Türkiye has a launched a new wave of air strikes against PKK/YPG targets in northern Syria, Defence Ministry said.
Late Friday's announcement came just hours after Turkish Foreign Minister Hakan Fidan discussed the ongoing situation with US Secretary of State Antony Blinken.
The ministry said it had hit 15 PKK/YPG targets in northern Syria "with the maximum amount" of ammunition.
"Operations were conducted under our legitimate self-defence right permitted in Article 51 of UN Charter," the ministry said, adding, "Our fight against terrorism will continue with determination until the last terrorist is neutralised."
Earlier, Fidan told Blinken that Ankara's air strikes in Syria will continue "with determination" despite Thursday's drone episode — the first of its kind between the strategic NATO allies.
Blinken "highlighted the need to coordinate and deconflict our activities," State Department spokesman Matthew Miller said after the call with Fidan.
Türkiye stepped up cross-border air raids against PKK/YPG targets in northeastern Syria and northern Iraq in retaliation for a terror attack in Ankara that wounded two policemen last Sunday.

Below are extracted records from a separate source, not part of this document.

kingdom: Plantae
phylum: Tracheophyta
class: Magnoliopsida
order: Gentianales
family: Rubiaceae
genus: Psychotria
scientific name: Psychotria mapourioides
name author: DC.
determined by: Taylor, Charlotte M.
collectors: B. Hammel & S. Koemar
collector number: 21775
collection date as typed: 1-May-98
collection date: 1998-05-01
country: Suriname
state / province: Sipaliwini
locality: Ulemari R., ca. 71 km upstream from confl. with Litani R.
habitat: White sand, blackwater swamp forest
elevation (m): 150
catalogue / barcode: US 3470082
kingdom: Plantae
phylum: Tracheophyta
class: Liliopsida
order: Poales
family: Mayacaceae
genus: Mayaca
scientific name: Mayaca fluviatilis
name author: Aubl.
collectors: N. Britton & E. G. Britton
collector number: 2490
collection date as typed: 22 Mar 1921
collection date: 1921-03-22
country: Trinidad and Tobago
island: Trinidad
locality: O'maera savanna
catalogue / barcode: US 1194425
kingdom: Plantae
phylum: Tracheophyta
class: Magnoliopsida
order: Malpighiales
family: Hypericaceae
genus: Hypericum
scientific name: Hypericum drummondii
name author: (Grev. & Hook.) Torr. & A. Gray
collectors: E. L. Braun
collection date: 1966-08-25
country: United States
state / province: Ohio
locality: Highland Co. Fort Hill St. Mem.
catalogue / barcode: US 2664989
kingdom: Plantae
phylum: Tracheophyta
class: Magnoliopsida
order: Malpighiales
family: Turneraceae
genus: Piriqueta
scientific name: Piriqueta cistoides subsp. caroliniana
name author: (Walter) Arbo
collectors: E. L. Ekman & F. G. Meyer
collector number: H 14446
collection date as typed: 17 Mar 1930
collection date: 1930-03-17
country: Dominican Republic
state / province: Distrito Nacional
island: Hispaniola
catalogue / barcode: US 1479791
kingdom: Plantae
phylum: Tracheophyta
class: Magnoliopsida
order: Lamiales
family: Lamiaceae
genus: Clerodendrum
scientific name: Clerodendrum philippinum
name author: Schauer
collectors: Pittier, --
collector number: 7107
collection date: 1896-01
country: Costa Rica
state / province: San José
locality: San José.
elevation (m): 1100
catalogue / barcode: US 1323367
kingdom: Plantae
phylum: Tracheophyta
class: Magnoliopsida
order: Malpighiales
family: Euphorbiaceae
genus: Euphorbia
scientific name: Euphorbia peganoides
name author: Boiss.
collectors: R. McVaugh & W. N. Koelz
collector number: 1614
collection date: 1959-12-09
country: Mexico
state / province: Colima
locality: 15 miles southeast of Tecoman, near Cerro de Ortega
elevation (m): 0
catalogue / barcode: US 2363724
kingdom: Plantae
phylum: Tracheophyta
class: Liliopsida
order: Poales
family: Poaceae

PKK — listed as a terror group by Ankara and its Western allies including US — claimed responsibility for the first bombing to hit the Turkish capital since 2016.
Türkiye unveiled that two PKK/YPG assailants neutralized in the Ankara attack came from Syria.
SDF is a misnomer for the YPG, a Syrian offshore of the PKK. The US created the SDF in 2014 on the pretext of fighting Daesh terror group despite Ankara offering Washington to collaborate in fight against the terror group.
Aware of YPG's tainted origins, Washington named it as SDF only to justify to the world that it wasn't fighting one terror group with another.
But Ankara has always objected to the move and over time relations between the US and Türkiye have faced an overwhelming strain.
Meanwhile, Anadolu Agency said on Friday that Turkish intelligence agents killed a PKK terrorist in an operation in Iraq's Sinjar region. The agency identified him as Ilyas Biro Eli and said he was responsible for an assassination unit.
"We will continue to fight terrorism wherever it emanates from. We will extinguish it at its sources, be it in northern Iraq or northern Syria,” wrote Fahrettin Altun, Turkey's presidential communications director.